À FAIRE =>
1. Renvoyez sans aucune modification le passage de l'extrait sur les règles des fêtes qui commence par « Ensuite, le fameux » et se poursuit jusqu'à « An en catimini ! ».
2. Dans l'extrait sur les règles des fêtes, à combien de personnes les rassemblements doivent-ils être limités ?

EXTRAIT =>
•••
Tout d’abord, une règle d’une iniquité monstrueuse : en limitant les célébrations à quatre jours de festivités (du 24 au 27 décembre), ce calendrier prive de nombreux travailleurs essentiels, qui doivent travailler à ces dates, comme des milliers d’employés du réseau de la santé, de toute possibilité de fêter en famille ou avec des amis. Si l’objectif était de démoraliser et de frustrer les « anges gardiens », c’est réussi.

En second lieu, la possibilité de voir n’importe qui (famille proche, amis et collègues de travail), à condition de limiter ces rassemblements à 10 personnes. Comme on pourra participer à plusieurs rassemblements par jour, pas besoin d’être astrologue pour prévoir ce qui va arriver : grâce à la magie des cellulaires et des textos, certains vont participer à trois ou quatre fêtes par jour, en procédant à une rotation, de sorte qu’ils pourront ainsi chacun côtoyer 20, 30 ou même 40 personnes. Bonjour la contagion, la consommation d’alcool et de cannabis réduisant les inhibitions !

Bien sûr, la santé publique suggère de participer à un ou deux partys au maximum pendant ces quatre jours. Mais s’y conformer sera très difficile pour une grande partie de la population, à cause notamment des familles recomposées, qu’elles soient simples ou complexes (environ 20 % du total).

Ensuite, le fameux « contrat moral », qui ne vaudra pas plus que ce qu’on appelait autrefois une promesse d’ivrogne. Comment imaginer que les gens qui prépareront les festivités se placeront en « confinement volontaire » les sept jours précédant et les sept jours suivant les quatre jours fériés ? Ces partys, il faudra bien les préparer, ce qui implique des sorties dans les commerces, souvent jusqu’à la dernière minute. Et quel pourcentage de la population va se résigner à enterrer 2020 dans la solitude ? Plusieurs fêteront Noël au grand jour et le Nouvel An en catimini !
•••
DONNÉES AFFICHÉES =>
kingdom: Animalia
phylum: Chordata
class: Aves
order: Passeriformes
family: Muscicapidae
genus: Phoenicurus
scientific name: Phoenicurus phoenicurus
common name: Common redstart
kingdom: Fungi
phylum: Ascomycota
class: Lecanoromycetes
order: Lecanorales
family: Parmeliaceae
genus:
•••
RÉPONSES ÉCRITES =>
1.
Ensuite, le fameux « contrat moral », qui ne vaudra pas plus que ce qu’on appelait autrefois une promesse d’ivrogne. Comment imaginer que les gens qui prépareront les festivités se placeront en « confinement volontaire » les sept jours précédant et les sept jours suivant les quatre jours fériés ? Ces partys, il faudra bien les préparer, ce qui implique des sorties dans les commerces, souvent jusqu’à la dernière minute. Et quel pourcentage de la population va se résigner à enterrer 2020 dans la solitude ? Plusieurs fêteront Noël au grand jour et le Nouvel An en catimini !

2. À 10 personnes.